To achieve a proper slide, begin by playing any fretted note on the guitar with your first finger. (You can use any finger to slide, but the first finger is easier to slide at first.) Let's start with the seventh fret on the G string—the note D. Strike the seventh fret and quickly slide your first finger up to the ninth fret E on the same string. That's a two-fret slide. If you keep the pressure of your finger down on the string while you slide, the note will continue to sound. However, if you let your finger release the pressure while you slide, you may lose the volume of the note. Keeping downward pressure is essential to a good slide. It's important to know that you pick only the first note, and you don't need to restrike the note at the end of the slide. It's like riding a bike—you pedal once and then coast on the energy you create. Pick once, and transfer the sound up one fret by sliding.
It's a great effect. As you practice sliding, you'll become faster and more adept at keeping the correct pressure on the string. FIGURE 4-1 shows you the slide I just described.
Slide Options
What can you do with a slide? Anything you want. You can slide from above or below any note you want. You can even slide from great distances above a note, as long as you slide on the same string! Slides are very useful for softening the attack on the second note you play. When you pick every note you play, the effect can be broken and choppy. By using a lot of slides, you pick less. Slides help achieve a smooth, polished, and professional sound.
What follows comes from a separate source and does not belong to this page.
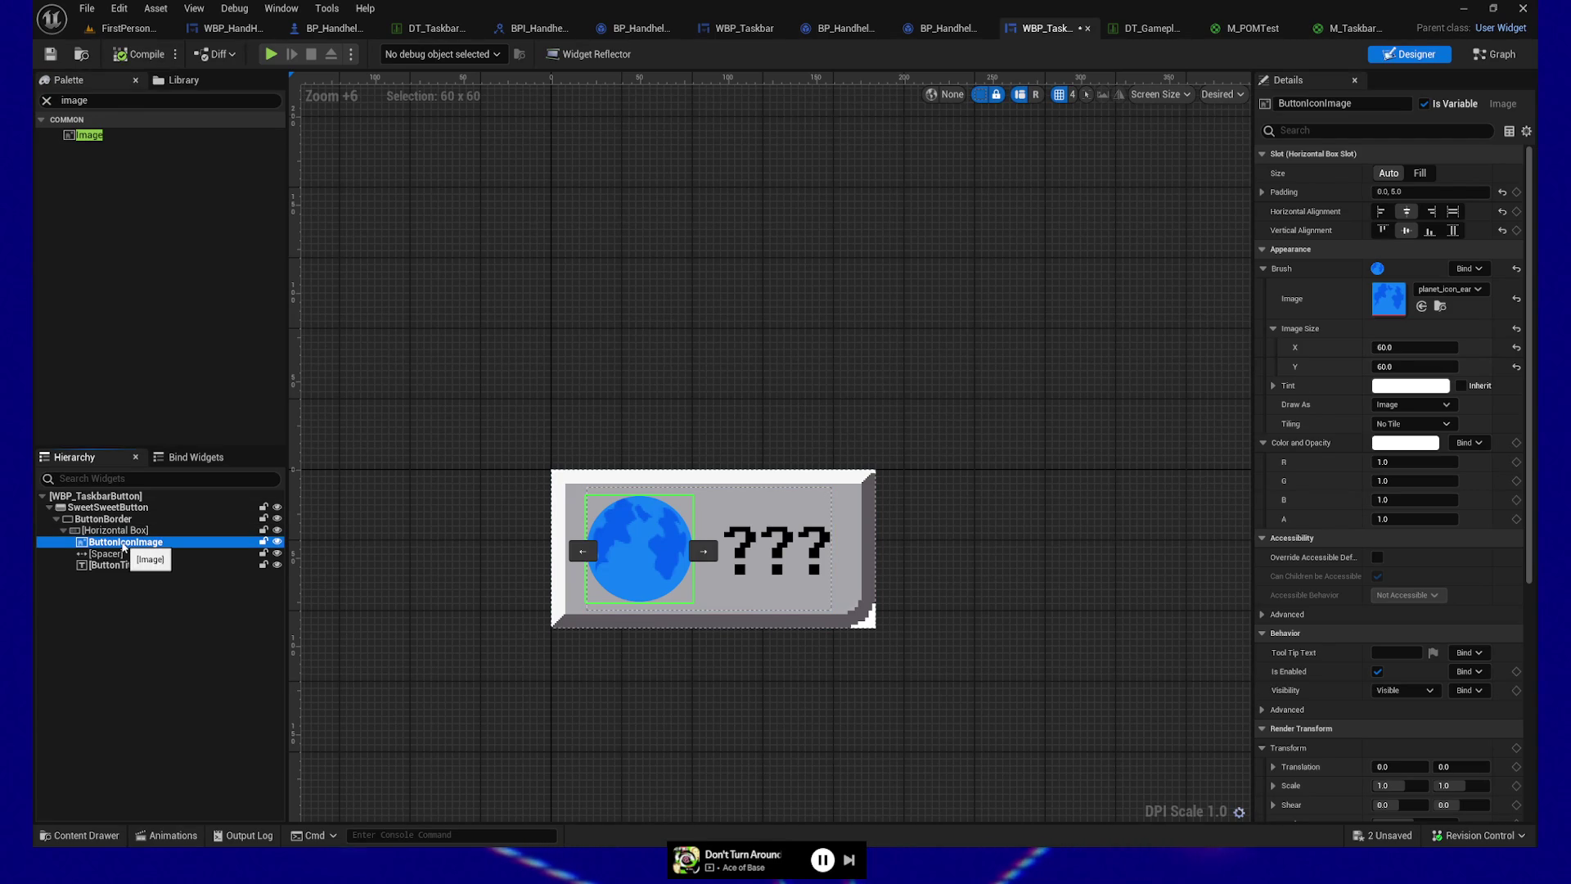
click(103, 520)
Slides also give a slippery effect from note to note, because you are sliding through chromatic notes. Chromatic notes are the notes, or semitones, between normal scale tones. By sliding, you connect the scale tones with the other, less frequently played notes.
One important aspect of sliding that you must understand is that you need to slide into the destination note; you can't just slide aimlessly. For a good example of this, look at FIGURE 4-2, “Mary Had a Little Lamb.”
The first line of music shows the bare example with no slides. The second line of music shows how you can dress up a simple melody with slides. Notice that the slides in this example all start below the melody notes. If the fifth fret is the melody note, start on a lower fret and slide into the fifth fret. This is what the term “destination” means; you have to know where you're sliding to. You can always slide from either one or two frets below any key melody note. Let your ear be the ultimate judge of when and how to slide.
Pentatonic with Slides
A great place to use the sliding technique is the pentatonic scale. FIGURE 4-3 takes the basic minor pentatonic scale and adds a few slides into some of the notes played with the first finger.
This simple inflection transforms the scale into something much more than just a scale—now it's music. FIGURE 4-4 uses slides from above notes of the major pentatonic scale. Notice how this slide gives us a “bluesy” feel. Slides are pivotal to understanding blues playing.
There is no limit to what you can slide. Use your imagination and, most important, your ears to create examples of your own. As a fan, you should study your favorite players and listen to the subtle slides that are a part of their playing.